(Dataset entries)
====

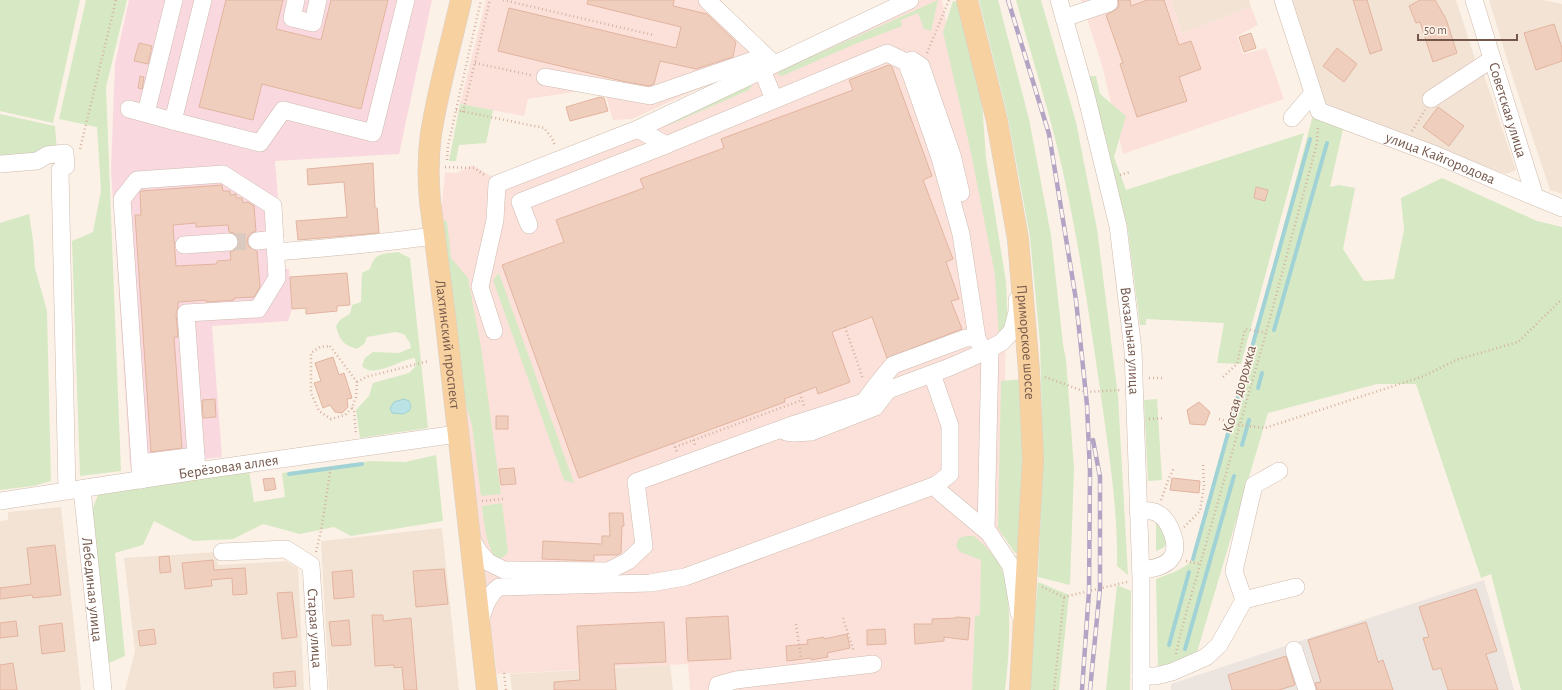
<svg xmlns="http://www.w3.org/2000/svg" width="1562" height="690" font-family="'Alegreya Sans',sans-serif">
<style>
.residential{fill:#f3e3d4}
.commercial{fill:#fbe1da}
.industrial{fill:#ece4df}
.medical{fill:#f9d9df}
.green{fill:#d6e9c4}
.water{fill:#bbe2e5;stroke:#a1d2d6}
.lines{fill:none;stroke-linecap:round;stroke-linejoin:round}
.stream{stroke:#a1d2d6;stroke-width:4}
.building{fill:#f0cebe;stroke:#e2b49f;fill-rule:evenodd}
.minor-tunnel{stroke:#dacabf;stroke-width:17;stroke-dasharray:17 8;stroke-linecap:butt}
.minor-casing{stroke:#cfbbaf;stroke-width:18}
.major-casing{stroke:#d8d0cd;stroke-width:22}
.path{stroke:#d5b2a1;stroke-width:2.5;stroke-dasharray:1 3;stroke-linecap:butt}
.minor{stroke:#fff;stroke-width:17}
.major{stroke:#f8d1a0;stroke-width:21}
.rail-casing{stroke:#b3a4c5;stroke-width:4.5}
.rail{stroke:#fef6ec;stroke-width:3;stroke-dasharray:9;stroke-linecap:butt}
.labels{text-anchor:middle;stroke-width:3.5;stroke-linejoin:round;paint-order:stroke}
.street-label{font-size:15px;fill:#74574b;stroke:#fef6ec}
</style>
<rect width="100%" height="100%" fill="#fcf1e6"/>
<g class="residential">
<path d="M1171,0H1249L1251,7L1182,33Z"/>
<path d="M1290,0H1456L1475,59L1483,72L1516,170L1506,174L1379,128L1322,105Z"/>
<path d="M1489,0H1543L1562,4V194L1550,190L1515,85Z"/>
<path d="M61,507L81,690H0V521L8,520V512Z"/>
<path d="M442,528L459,690H329L321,541Z"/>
<path d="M216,552L218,565L286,561L298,568L304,690H125L135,651L124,558Z"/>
<path d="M670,665L673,690H512L510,674Z"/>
</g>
<g class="commercial">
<path d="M486,0H717L775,54L632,119L613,120L605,93L587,90L528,99L524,116L460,104Z"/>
<path d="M899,0H942L1006,319L1001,678L1000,690H690L688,664L497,674L441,214L445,172L456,173L473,165L494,178L635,122Z"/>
<path d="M1081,0H1171L1182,33L1251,7L1258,25L1237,36L1243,54L1266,48L1284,99L1123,154L1102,65Z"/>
</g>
<path class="industrial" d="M1484,580L1514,690H1171V684Z"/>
<path class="medical" d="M129,0H432L399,154L275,161L284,269H289L292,309L288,321L212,326L222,457L130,467L111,170L115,63Z"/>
<g class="green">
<path d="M0,0H80L53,123L0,111Z"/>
<path d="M86,0H127L106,87L121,471L80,476L72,241L93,232L101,191L97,127L59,119Z"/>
<path d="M938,0L931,31L924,29L918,13L901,20L902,26L855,44L782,76L778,75L780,71Z"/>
<path d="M979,0H998L1029,119L1051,235L1063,344L1066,360L1074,468L1070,585L1038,577L1043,460L1040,343L1030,237L1008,118Z"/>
<path d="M1016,0H1041L1076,122L1097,229L1118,396L1128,575L1117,566C1118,506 1108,448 1100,389C1088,307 1076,223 1056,142C1044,95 1029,47 1016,0Z"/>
<path d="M953,1L959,2L982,103L986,158L1006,282L1008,328L999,337L995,275L970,148L943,32Z"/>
<path d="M1088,76H1096L1100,94L1126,116L1114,157L1126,190L1304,133L1241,364L1217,363L1224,323L1146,319V325H1140L1127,224Z"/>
<path d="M746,85L752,86L749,90L667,126L661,125Z"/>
<path d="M460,104L493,110L486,143L459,145L456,161H449Z"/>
<path d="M0,114L55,126L58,163L0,168Z"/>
<path d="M1313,115L1343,129L1330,187L1339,185L1355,188L1343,249L1364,281L1394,279L1404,230L1401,198L1442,178L1537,221L1562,227V690H1521L1491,574L1481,578L1416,384H1377L1268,413L1195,659L1158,669L1156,579C1172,573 1184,570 1196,556Z"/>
<path d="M29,214L33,240L35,268L47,311L51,481L33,486L0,490V223Z"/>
<path d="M439,220L447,221L451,258L468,278L481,347L501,494L481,496L472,425L459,381Z"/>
<path d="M398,252L410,258L428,428L360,438L356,410L369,396L373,383L409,373L416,366L415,358C401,359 374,379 362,366L365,358L373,352L399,353L411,348L410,343L404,334L395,332L367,337L364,344L357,349C343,345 339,339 336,326L341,319L350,314L352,305L361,302L362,273L370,269C374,252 384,254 398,252Z"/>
<path d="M499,273L574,483L564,480L493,280Z"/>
<path d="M1023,379L1022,550L1020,553H1015L998,528L1001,381Z"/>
<path d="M1157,399L1162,480L1148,481L1144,400Z"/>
<path d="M436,455L443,521L351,536L334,527L300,534L263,524L233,539L193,541L154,521L143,545L115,553L125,656L109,663L91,513L98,495L249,471L254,502L285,497L282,473L370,461L405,462Z"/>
<path d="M502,503L508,552C504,558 501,559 495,558C486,542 484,524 482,506Z"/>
<path d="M1156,522L1161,526L1167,543L1163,548L1156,551Z"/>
<path d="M966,536H974C984,545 994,554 1000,566C1014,592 1009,660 1005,690H972L975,616L980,615L981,560L960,552L956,546L959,538Z"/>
<path d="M1038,582L1069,595L1059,690H1028Z"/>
<path d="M1117,585L1131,591L1130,690H1106Z"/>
</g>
<path class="water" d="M404,399L409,401L411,406L409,411L403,414L392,413L390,408L394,402Z"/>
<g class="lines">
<g class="stream">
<path d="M1274,330L1327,143"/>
<path d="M1258,388L1262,373"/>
<path d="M1242,445L1249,420"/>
<path d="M289,474L362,464"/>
<path d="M1193,559L1310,139"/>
<path d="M1169,645L1189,572"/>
<path d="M1185,649L1234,476"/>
</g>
</g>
<g class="building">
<path d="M226,0H283L276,29L321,40L331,0H388L361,109L262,84L253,120L199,107Z"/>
<path d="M588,0H674L673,6L707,14L736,42L733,57L696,69L660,61L654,84L649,86L622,81L498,51L509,8L676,48L681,27L587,4Z"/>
<path d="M1118,0H1130L1131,6L1147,0H1164L1179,45L1191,41L1201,69L1179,77L1187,101L1137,117L1120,64L1123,63L1106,15L1117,9L1119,5Z"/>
<path d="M1353,0H1367L1382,50L1370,54Z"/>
<path d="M1420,0H1435L1446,19L1457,53L1433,62L1420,22L1416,23L1409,6Z"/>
<path d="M1554,24L1562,48V61L1536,70L1524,33Z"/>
<path d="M1251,33L1256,48L1244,52L1239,37Z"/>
<path d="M139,43L152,46L148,64L134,61Z"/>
<path d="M1337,48L1357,64L1344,82L1323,66Z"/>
<path d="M889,65L892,67L932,176L923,180L953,259L946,262L959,299L951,301L962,329L887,358L872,317L832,332L850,382L818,394L816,387L784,399L785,402L579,478L502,265L564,242L556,220L644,188L640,179L724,148L721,139L853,90L849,80Z"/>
<path d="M140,76L144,77L142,89L138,88Z"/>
<path d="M600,97L604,98L608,111L570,121L566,107Z"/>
<path d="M1438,107L1464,126L1449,146L1423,127Z"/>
<path d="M373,163L375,208H377L379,233L298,240L296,221L347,217L344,182L308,185L307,169Z"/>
<path d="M222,185L223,191H230V195L236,194V198H242L243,203L248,202L254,206L256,231L251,233L248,237L247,242L249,247L257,251L260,287L254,297L234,298V300L206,302V300L178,302V307L176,314L178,337H174L182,448L151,452L135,215H141L140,193L141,191ZM196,223V227L228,225L229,232L234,233L237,236L239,242L238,247L235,250L230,252L231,260L217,261V264L176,266L173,225Z"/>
<path d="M1256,187L1268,190L1265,201L1254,198Z"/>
<path d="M347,273L350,305L337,306V311L306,314V308L292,309L290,277Z"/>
<path d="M333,357L339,375L344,373L352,398L347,399L348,407L342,413L335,412L330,405L323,408L314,383L321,381L315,363Z"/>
<path d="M215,399L216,417L203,418L202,400Z"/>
<path d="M1199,402L1210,412L1205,425L1190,424L1187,410Z"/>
<rect x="496" y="416" width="12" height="13"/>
<path d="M514,468L516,484L501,485L499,469Z"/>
<path d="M274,478L276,489L265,491L263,479Z"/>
<path d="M1172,478L1200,481L1199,493L1170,490Z"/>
<path d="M609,513H623L624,526H622L621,553L617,555H594V561L542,559L543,541L602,544V536H610Z"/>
<path d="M55,545L61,595L33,598L32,595L0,599V588L31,584L27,548Z"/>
<path d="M169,556L171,572L160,573L159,557Z"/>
<path d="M213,560L214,570L245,568L247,594L233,595L232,578L211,580L212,586L185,589L182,563Z"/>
<path d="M444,569L448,604L416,607L413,571Z"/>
<path d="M352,570L354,597L334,599L332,572Z"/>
<path d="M1476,589L1497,651L1486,654L1498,690H1448L1441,668L1433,670L1423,638L1429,637L1419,607Z"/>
<path d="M292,592L297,637L282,639L277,593Z"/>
<path d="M372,615H383V621L411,618L417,690H404L402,667L394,668V665L375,666Z"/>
<path d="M728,616L731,659L688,661L686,618Z"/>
<path d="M956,617L970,618L968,640L944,637V641L915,644L914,624H932V619L956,618Z"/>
<path d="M349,620L351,645L332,646L329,622Z"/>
<path d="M16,621L18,636L0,638V623Z"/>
<path d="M664,622L666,662L614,664L616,690H554V682L580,680L577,626Z"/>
<path d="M1366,622L1378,662L1383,660L1393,690H1317L1315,683L1321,682L1308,640Z"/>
<path d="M62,623L65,651L42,654L39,626Z"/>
<path d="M154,629L156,644L140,646L138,631Z"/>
<path d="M885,629L886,644L867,645V630Z"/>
<path d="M847,634L850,648L827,653L828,657L811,660V658L787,661L786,646L808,644L807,640L824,637V639Z"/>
<path d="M1286,656L1295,685L1279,690H1232L1228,675Z"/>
<path d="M13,663L17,690H0V665Z"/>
<path d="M295,671L296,686L274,688L273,673Z"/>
</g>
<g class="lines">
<path class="minor-tunnel" d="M229,242L257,241"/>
<g class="minor-casing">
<g id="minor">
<path d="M203,0L173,121L260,143L283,110L373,133L406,0"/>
<path d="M296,0L292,18L313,23L318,0"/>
<path d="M707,0L772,62"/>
<path id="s1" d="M1059,0L1086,95L1118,226L1133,350L1141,579V690"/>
<path id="s2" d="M1283,0L1319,111L1436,155L1535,197L1562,208"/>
<path id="s3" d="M1474,0L1535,197"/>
<path d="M1064,18L1109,3"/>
<path d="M906,62L912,60L921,66L952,155L961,193"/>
<path d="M762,70L774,99"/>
<path d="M545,77L650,96L765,56"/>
<path d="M1431,99L1492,59"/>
<path d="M129,109L173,121"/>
<path d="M146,113L174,0"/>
<path d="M1292,118L1313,93"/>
<path d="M638,129L666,145L887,53L906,62L912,77L940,158L961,234L977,338L984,352"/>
<path d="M0,164L37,161L47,155L65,153L66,166L60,170L67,491"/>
<path d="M529,225L520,202L666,145"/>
<path d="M257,241L275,239"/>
<path d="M184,245L229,242"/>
<path d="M276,252C329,248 381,243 434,236"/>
<path d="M494,331L480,287L495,220L497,184L638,129L910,0"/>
<path d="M786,432L794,433L811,432L875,407L888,390L950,367L984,352L1002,342L1012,331L1017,312V300"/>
<path d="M140,463L196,456"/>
<path d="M141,480L122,199L137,180L223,174L273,206L277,278L258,309L186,313L197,471"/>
<path d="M936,485L940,492L989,533L1011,566L1019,613"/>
<path id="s4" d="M82,489L103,690"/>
<path id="s5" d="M0,501L197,471L457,434"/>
<path d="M1138,510C1143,511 1152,510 1157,513C1169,519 1180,545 1172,557C1166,567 1151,569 1141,570"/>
<path d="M986,530L990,349"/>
<path d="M471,539L479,552L488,562L504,570L608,571L628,561L644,546L636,482L795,424L864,402L875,387L893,365L966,338H977"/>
<path id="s6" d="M222,552L286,549L311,565L319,690"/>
<path d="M1244,600L1234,571L1254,485L1279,471"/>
<path d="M480,621C485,607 487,596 499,587L650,583L685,577L936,485L950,474V426L932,374"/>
<path d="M1294,650L1307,690"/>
<path d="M1141,676H1156L1172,672L1206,657L1219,645L1244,600L1296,587"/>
<path d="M717,690L718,685L736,680L873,664"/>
</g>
</g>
<g class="major-casing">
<g id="major">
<path id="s7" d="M461,0C451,44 438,89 431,134C428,156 428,179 430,201L446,324L487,690"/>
<path id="s8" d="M967,0L997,121L1018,239L1029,371L1033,459L1020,690"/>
</g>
</g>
<g class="path">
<path d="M503,0L653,35"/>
<path d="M927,53L949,0"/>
<path d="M475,63L531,75"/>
<path d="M456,110L544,128L552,138L555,146"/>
<path d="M463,112L490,0"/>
<path d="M1412,131L1425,110"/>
<path d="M80,149L116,0"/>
<path d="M447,160L448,146L456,110L481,0"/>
<path d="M445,167L474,168L486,176"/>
<path d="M1120,175L1130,172"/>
<path d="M845,327L863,379"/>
<path d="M330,346L357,382L356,397L352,408L345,415L331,419L319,411L311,393V353L320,347Z"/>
<path d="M1045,377L1086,392L1121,390"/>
<path d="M1223,377L1237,364L1245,329L1266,333"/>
<path d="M1149,378H1162"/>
<path d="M357,382L366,377L429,361"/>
<path d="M800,393L804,406"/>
<path d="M352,408L354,410L356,435"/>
<path d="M1149,419L1165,418"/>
<path d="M1219,419L1240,425L1265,428L1424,376L1456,360L1518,342L1562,299"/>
<path d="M692,436L695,445"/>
<path d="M673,443L677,452"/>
<path d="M675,447L802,400"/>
<path d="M1161,500L1169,478L1174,468"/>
<path d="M482,501L503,499"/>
<path d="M1184,527L1200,511L1204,486L1203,463"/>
<path d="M316,552L321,531L331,466"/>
<path d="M1186,561L1201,564"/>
<path d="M1042,587L1064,597L1127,582"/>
<path d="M843,618L854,652"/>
<path d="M796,624L801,658"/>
<path d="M1176,654L1180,635L1266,333L1317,143L1318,126"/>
<path d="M504,673L506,690"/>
<path d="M1054,690L1064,597"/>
</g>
<use href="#minor" class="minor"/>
<use href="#major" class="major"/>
<g class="rail-casing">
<g id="rail">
<path d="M1008,0L1049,134L1076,300L1087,405L1090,472L1089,591L1082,690"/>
<path d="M1090,690L1100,588V477L1093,440"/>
</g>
</g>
<use href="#rail" class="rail"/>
</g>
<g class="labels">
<g class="street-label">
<text dy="5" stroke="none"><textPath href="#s3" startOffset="115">Советская улица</textPath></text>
<text dy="5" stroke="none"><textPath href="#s2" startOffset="247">улица Кайгородова</textPath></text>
<text dy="5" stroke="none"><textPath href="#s1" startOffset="349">Вокзальная улица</textPath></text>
<text dy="5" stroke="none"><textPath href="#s8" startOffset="348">Приморское шоссе</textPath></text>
<text dy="5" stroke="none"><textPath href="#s7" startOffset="349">Лахтинский проспект</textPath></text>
<text transform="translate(1239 389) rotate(-74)" y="5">Косая дорожка</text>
<text dy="5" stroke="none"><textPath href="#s5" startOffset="231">Берёзовая аллея</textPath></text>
<text dy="5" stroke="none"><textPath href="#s4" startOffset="101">Лебединая улица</textPath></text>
<text dy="5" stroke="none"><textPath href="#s6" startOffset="157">Старая улица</textPath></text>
</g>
</g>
<path d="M1418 34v6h99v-6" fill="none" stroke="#74574b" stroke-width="2"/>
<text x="1424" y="34" font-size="12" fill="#74574b" stroke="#fef6ec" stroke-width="3" paint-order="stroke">50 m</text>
</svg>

====

● Problem to solve
Could you return all lines from the data above that contain the string "dasharray"?

● Response to this task
.minor-tunnel{stroke:#dacabf;stroke-width:17;stroke-dasharray:17 8;stroke-linecap:butt}
.path{stroke:#d5b2a1;stroke-width:2.5;stroke-dasharray:1 3;stroke-linecap:butt}
.rail{stroke:#fef6ec;stroke-width:3;stroke-dasharray:9;stroke-linecap:butt}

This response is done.